Stichting 1940 - 1945


Stichting 1940 - 1945 Provincie Drenthe
Rapport over:
A. Verzetsdaden en/of verzetshouding tijdens de bezettingstijd.
B. De reden van de arrestatie.
C. De toedracht van de arrestatie.
D· De gevolgen van de arrestatie.
E. Namen en adressen van personen uit het verzet, die het verzetswerk kunnen bevestigen.

Betreffende:
    Timmerman, Willem         (naam en voornamen)
    23-1-1920 te Ruinen         (geb. datum en plaats)
    land- en fabrieksarbeider     (beroep)
    Buddingerstraat 20, Ruinerwold     (adres)
 
Willem Timmerman, bovengenoemd, heeft met zijn vader, wijlen Hendrik Timmerman, in sterke mate bijgedragen tot het binnenlands verzet.
Vader en zoon, beide landbouwer op een bedrijf, dat gelegen is bij bossen en grote heidevelden te Kraloo, verleenden onderdak aan onderduikers,
plaatsten ook elders onderduikers, verzorgden hen, verspreidden illegale bladen en werkten mede aan een wapendropping dicht bij hun woning.
De zoon werd tweemaal gearresteerd en wist beide malen vrij te komen.
De vader werd op 23 oktober 1944, terstond na de ontdekte wapendropping gearresteerd en ter dood veroordeeld.
Hij werd op 11-12-1944 uit het Huis van Bewaring te Assen bevrijd.
De zoon bleef vanaf de dropping ondergedoken en de vader vanaf zijn bevrijding.
De zoon is min of meer invalide geworden en de vader overleed aan een hartaanval op 29-11-1953.

▶ **OPDRACHTEN**:
A: Beantwoord met het rapport over Willem Timmerman de volgende vragen:
(i) Op welke datum en in welke plaats is Willem Timmerman geboren?
(ii) Op welke datum werd de vader gearresteerd?
(iii) Op welke datum werd de vader uit het Huis van Bewaring te Assen bevrijd?
B: Leg in één tot drie zinnen uit waarmee Willem Timmerman en zijn vader volgens het rapport over Willem Timmerman in sterke mate hebben bijgedragen tot het binnenlands verzet.
C: Ga verder met het rapport over Willem Timmerman, te beginnen na de zin over het overlijden van de vader.

▶ **VERZAMELDE GEGEVENS**:
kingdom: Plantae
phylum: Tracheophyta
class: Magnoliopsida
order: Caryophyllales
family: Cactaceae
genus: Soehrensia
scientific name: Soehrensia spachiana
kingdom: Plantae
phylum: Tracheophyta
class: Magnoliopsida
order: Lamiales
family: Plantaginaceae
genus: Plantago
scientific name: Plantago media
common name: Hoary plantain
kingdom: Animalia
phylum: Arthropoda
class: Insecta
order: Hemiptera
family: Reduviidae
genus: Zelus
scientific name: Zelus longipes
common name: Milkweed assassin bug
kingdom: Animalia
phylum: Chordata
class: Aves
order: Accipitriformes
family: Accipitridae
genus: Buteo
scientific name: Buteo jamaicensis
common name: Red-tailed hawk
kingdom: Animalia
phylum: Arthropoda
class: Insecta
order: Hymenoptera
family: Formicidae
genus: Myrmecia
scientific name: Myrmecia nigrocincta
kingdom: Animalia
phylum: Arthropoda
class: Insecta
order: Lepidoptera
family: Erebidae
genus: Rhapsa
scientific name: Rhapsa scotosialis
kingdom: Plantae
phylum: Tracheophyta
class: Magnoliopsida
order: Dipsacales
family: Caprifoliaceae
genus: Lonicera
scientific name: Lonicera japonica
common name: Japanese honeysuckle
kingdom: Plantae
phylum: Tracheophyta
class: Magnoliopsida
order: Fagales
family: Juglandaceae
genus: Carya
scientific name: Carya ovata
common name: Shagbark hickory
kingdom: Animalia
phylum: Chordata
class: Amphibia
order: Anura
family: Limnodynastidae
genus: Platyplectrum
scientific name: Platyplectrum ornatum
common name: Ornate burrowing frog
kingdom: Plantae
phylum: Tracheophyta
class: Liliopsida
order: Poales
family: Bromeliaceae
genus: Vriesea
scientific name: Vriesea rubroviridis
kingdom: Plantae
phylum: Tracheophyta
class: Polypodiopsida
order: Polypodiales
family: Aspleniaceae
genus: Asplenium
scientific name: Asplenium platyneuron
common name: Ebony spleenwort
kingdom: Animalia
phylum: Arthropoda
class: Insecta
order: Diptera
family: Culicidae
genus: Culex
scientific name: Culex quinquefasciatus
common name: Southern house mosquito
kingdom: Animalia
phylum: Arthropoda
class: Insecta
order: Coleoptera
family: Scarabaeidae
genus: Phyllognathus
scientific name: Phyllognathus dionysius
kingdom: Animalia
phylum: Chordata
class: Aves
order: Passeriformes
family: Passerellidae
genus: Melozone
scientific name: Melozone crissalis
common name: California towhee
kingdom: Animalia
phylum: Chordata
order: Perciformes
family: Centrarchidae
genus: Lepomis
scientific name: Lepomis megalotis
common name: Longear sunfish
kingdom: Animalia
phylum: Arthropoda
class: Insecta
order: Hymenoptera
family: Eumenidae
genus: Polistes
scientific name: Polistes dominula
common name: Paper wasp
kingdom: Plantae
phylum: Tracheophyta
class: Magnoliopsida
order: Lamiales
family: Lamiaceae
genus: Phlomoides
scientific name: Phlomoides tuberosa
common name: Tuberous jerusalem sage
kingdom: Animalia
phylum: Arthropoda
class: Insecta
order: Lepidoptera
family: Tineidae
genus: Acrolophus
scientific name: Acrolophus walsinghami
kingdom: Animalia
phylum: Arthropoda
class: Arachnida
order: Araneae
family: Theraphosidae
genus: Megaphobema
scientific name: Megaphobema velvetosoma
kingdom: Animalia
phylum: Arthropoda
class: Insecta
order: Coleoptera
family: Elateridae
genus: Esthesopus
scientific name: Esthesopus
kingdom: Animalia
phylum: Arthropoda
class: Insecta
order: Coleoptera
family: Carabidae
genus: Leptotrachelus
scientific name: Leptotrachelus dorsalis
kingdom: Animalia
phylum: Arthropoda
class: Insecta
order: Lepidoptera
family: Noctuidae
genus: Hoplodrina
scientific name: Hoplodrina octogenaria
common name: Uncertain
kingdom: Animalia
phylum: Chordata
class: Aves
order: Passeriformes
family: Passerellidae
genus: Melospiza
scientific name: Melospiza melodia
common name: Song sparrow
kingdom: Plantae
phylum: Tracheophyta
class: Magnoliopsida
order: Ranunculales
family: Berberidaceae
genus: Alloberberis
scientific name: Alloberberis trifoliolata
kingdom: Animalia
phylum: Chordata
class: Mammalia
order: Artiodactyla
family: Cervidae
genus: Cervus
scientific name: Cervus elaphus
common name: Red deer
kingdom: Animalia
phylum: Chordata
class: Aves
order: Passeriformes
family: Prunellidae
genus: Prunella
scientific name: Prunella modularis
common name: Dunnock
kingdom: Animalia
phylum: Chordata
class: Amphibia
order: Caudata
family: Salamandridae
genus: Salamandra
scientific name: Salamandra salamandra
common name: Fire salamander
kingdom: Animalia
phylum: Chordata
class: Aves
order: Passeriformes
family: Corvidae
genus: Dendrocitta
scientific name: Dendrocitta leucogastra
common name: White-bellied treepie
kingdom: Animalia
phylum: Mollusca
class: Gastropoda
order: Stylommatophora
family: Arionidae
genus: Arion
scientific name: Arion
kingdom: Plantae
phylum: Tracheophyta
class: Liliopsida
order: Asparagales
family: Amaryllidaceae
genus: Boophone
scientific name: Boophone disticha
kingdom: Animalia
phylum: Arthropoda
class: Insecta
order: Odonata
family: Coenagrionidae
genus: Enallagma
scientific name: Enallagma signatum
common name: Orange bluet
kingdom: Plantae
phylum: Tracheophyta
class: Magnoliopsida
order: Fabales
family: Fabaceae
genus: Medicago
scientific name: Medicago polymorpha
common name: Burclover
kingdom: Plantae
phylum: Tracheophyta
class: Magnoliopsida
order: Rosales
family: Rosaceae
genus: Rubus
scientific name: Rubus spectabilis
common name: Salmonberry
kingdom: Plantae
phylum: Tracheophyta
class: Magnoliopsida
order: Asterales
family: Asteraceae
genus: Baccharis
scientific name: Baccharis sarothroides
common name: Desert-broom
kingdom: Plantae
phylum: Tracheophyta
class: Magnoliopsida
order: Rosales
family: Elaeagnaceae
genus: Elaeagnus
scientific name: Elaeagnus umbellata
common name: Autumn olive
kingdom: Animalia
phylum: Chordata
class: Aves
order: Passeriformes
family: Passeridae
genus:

▶ **ANTWOORDEN PER OPDRACHT**:
A:
(i) Op 23-1-1920 te Ruinen.
(ii) Op 23 oktober 1944.
(iii) Op 11-12-1944.

B: Vader en zoon verleenden onderdak aan onderduikers, plaatsten ook elders onderduikers en verzorgden hen. Daarnaast verspreidden zij illegale bladen en werkten zij mee aan een wapendropping dicht bij hun woning.

C:
Voor beide wordt een gelijkluidend verzetsrapport opgesteld.
 
Willem Timmerman trad op 9-11'-1945 te Ruinerwold in het huwelijk met Klazina ten Cate, geboren 3-6-1917 te Smilde.
Hij heeft 4 kinderen te weten:     '
    Hendrik, geboren 18-6-1947 te Meppel.
    Gerrit, geboren     13-3-1949 te Meppel.
    Harm Jan, geboren 2-5-1951 te Ruinerwold.
    Hennie, geboren      2-12-1953 te Ruinerwold.

Op aandrang van een vroegere K.P. vriend hebben moeder en zoon in september 1956 b.p. aangevraagd.
Op 29-3-1957 heeft rapporteur hen tesamen gehoord en af en toe aangevuld door zijn moeder verklaarde Willem over het verzet en de gevolgen
daarvan het volgende:
 
"Ik ben niet in militaire dienst geweest, doch kon mij bij de nederlaag en het onrecht niet neerleggen.
Waarschijnlijk in 1941, mogelijk in 1942 kwam de eerste onderduiker bij ons en hij is bijna 3 jaar bij ons gebleven,
zonder ooit gearresteerd te zijn.
Het was Arie Koster uit Pernis, Rotterdam, scheepstimmerman van beroep thans wonende Pastoriedijk 353, Pernis.
Wij hadden een goede schuilplaats in de schuur en bij huiszoeking werden hij en anderen niet gevonden.
Arie Verschoor,eveneens uit Pernis en een familielid van Arie Koster, is ongeveer 1,5 jaar bij ons ondergedoken geweest.
Wim Frans uit Wildervank plm. een half jaar.
Klaas Kraal uit Ruinerwold, thans wonende Julianastraat 2 te Beilen en schilder van beroep, ook een tijdlang. Er zijn nog veel meer geweest,
soms wel 6 tegelijk, waarvan wij de namen nooit gekend hebben of niet meer weten. Ook plaatsten wij elders onderduikers en voorzagen hen
van bonkaarten enz. Aanvankelijk deed ik dat vrijwel alleen, later werkte mijn vader daaraan mee.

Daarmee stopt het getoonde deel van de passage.